There are many items craved by pica sufferers, some more harmful than others. Some common items eaten by children with pica are gravel, insects, leaves, animal droppings, sand, paint and glue. Adults and older children who suffer from pica often crave or eat laundry detergent, soil, or clay. Other common items consumed by those with pica include rust, plaster, corn starch, coffee grounds, toothpaste, cigarette ashes and butts, ice hair, soap, and chalk. And the list is far from exhaustive. Anyone who has a continual craving for more than a month to eat an item that isnt generally considered food is likely suffering from pica.
While nutritional deficiency is believed to be the primary cause of pica, it is by no means the only possible cause. Other things that are believed to cause pica are developmental changes, brain trauma, autism-related stimming, obsessive compulsive disorder (OCD), and parasites. It is also believed that psychological causes could be involved in the development of pica.
Its important to note here that not everyone who ever eats something that is not food is dealing with pica. It is common for children, especially young children, to attempt to explore their world through taste. Pica generally does not assert itself in children until they are 2-3 years of age. Younger children who are eating strange things are likely just exploring their world. While you should certainly remove things that may be harmful if swallowed, you neednt worry about pica unless your child is above two years of age and consistently craving or eating things other than food.

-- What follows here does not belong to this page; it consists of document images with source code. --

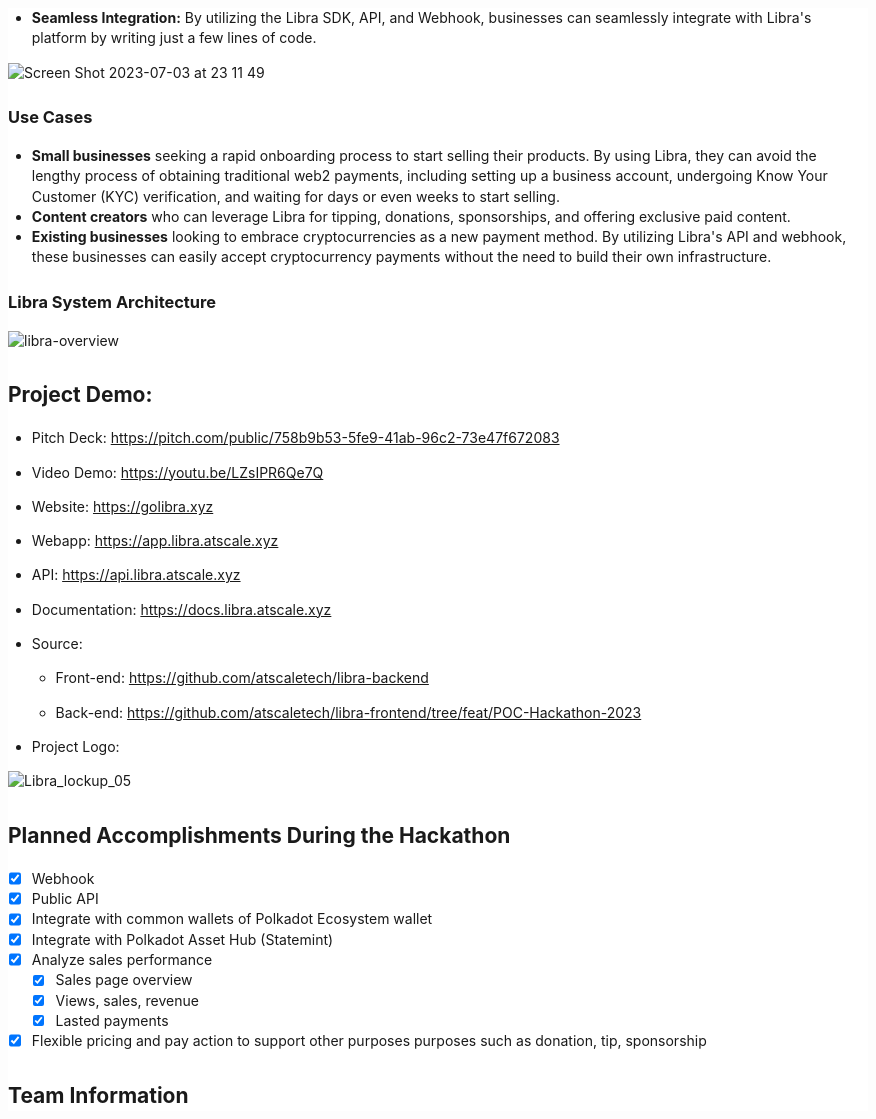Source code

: - **Seamless Integration:** By utilizing the Libra SDK, API, and Webhook, businesses can seamlessly integrate with Libra's platform by writing just a few lines of code.

<img width="1132" alt="Screen Shot 2023-07-03 at 23 11 49" src="https://github.com/atscaletech/hackathon-2023-summer/assets/92568442/123d5042-f7be-43a1-b85c-280f39cf4973">

  
### Use Cases

- **Small businesses** seeking a rapid onboarding process to start selling their products. By using Libra, they can avoid the lengthy process of obtaining traditional web2 payments, including setting up a business account, undergoing Know Your Customer (KYC) verification, and waiting for days or even weeks to start selling.
- **Content creators** who can leverage Libra for tipping, donations, sponsorships, and offering exclusive paid content.
- **Existing businesses** looking to embrace cryptocurrencies as a new payment method. By utilizing Libra's API and webhook, these businesses can easily accept cryptocurrency payments without the need to build their own infrastructure.

### Libra System Architecture

![libra-overview](https://github.com/atscaletech/hackathon-2023-summer/assets/92568442/7655e7db-3758-476b-a110-58fc10d1ec49)

## Project Demo:

- Pitch Deck: https://pitch.com/public/758b9b53-5fe9-41ab-96c2-73e47f672083

- Video Demo: https://youtu.be/LZsIPR6Qe7Q
  
- Website: https://golibra.xyz

- Webapp: https://app.libra.atscale.xyz

- API: https://api.libra.atscale.xyz

- Documentation: https://docs.libra.atscale.xyz

- Source:

  - Front-end: https://github.com/atscaletech/libra-backend

  - Back-end: https://github.com/atscaletech/libra-frontend/tree/feat/POC-Hackathon-2023

- Project Logo:

![Libra_lockup_05](https://github.com/andrwlt/hackathon-2023-summer/assets/92568442/31f95612-9234-4d03-8787-364ef0520083)

## Planned Accomplishments During the Hackathon

- [x] Webhook
- [x] Public API
- [x] Integrate with common wallets of Polkadot Ecosystem wallet
- [x] Integrate with Polkadot Asset Hub (Statemint)
- [x] Analyze sales performance
  - [x] Sales page overview
  - [x] Views, sales, revenue
  - [x] Lasted payments
- [x] Flexible pricing and pay action to support other purposes purposes such as donation, tip, sponsorship
## Team Information
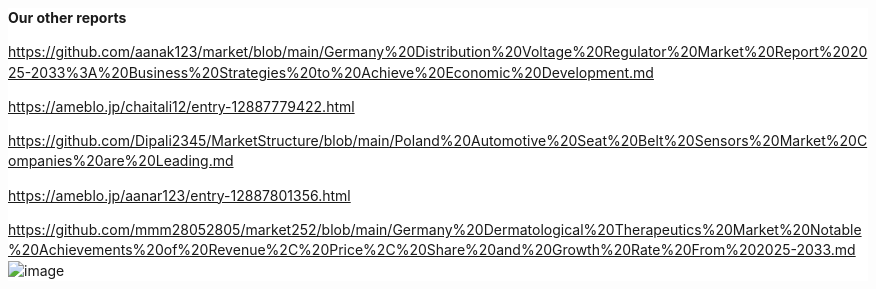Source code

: <strong>Our other reports</strong>

<a href=https://github.com/aanak123/market/blob/main/Germany%20Distribution%20Voltage%20Regulator%20Market%20Report%202025-2033%3A%20Business%20Strategies%20to%20Achieve%20Economic%20Development.md>https://github.com/aanak123/market/blob/main/Germany%20Distribution%20Voltage%20Regulator%20Market%20Report%202025-2033%3A%20Business%20Strategies%20to%20Achieve%20Economic%20Development.md</a>

<a href=https://ameblo.jp/chaitali12/entry-12887779422.html>https://ameblo.jp/chaitali12/entry-12887779422.html</a>

<a href=https://github.com/Dipali2345/MarketStructure/blob/main/Poland%20Automotive%20Seat%20Belt%20Sensors%20Market%20Companies%20are%20Leading.md>https://github.com/Dipali2345/MarketStructure/blob/main/Poland%20Automotive%20Seat%20Belt%20Sensors%20Market%20Companies%20are%20Leading.md</a>

<a href=https://ameblo.jp/aanar123/entry-12887801356.html>https://ameblo.jp/aanar123/entry-12887801356.html</a>

<a href=https://github.com/mmm28052805/market252/blob/main/Germany%20Dermatological%20Therapeutics%20Market%20Notable%20Achievements%20of%20Revenue%2C%20Price%2C%20Share%20and%20Growth%20Rate%20From%202025-2033.md>https://github.com/mmm28052805/market252/blob/main/Germany%20Dermatological%20Therapeutics%20Market%20Notable%20Achievements%20of%20Revenue%2C%20Price%2C%20Share%20and%20Growth%20Rate%20From%202025-2033.md</a>
![image](https://github.com/user-attachments/assets/b7d0a243-e379-4280-b08f-fa57037f6a23)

If you or a loved one is dealing with pica, it is important to seek medical (and possibly psychological) help. The main treatments for pica, especially in children, involve behavior modification techniques, which your family physician, pediatrician, or child psychologist can explain to you if you are, in fact, dealing with pica. Pica can be a serious, in some cases even a deadly problem. It is often a root cause in mercury poisoning, lead poisoning, and a host of other potentially serious problems. If you suspect you or your child may be suffering from pica, seek help immediately.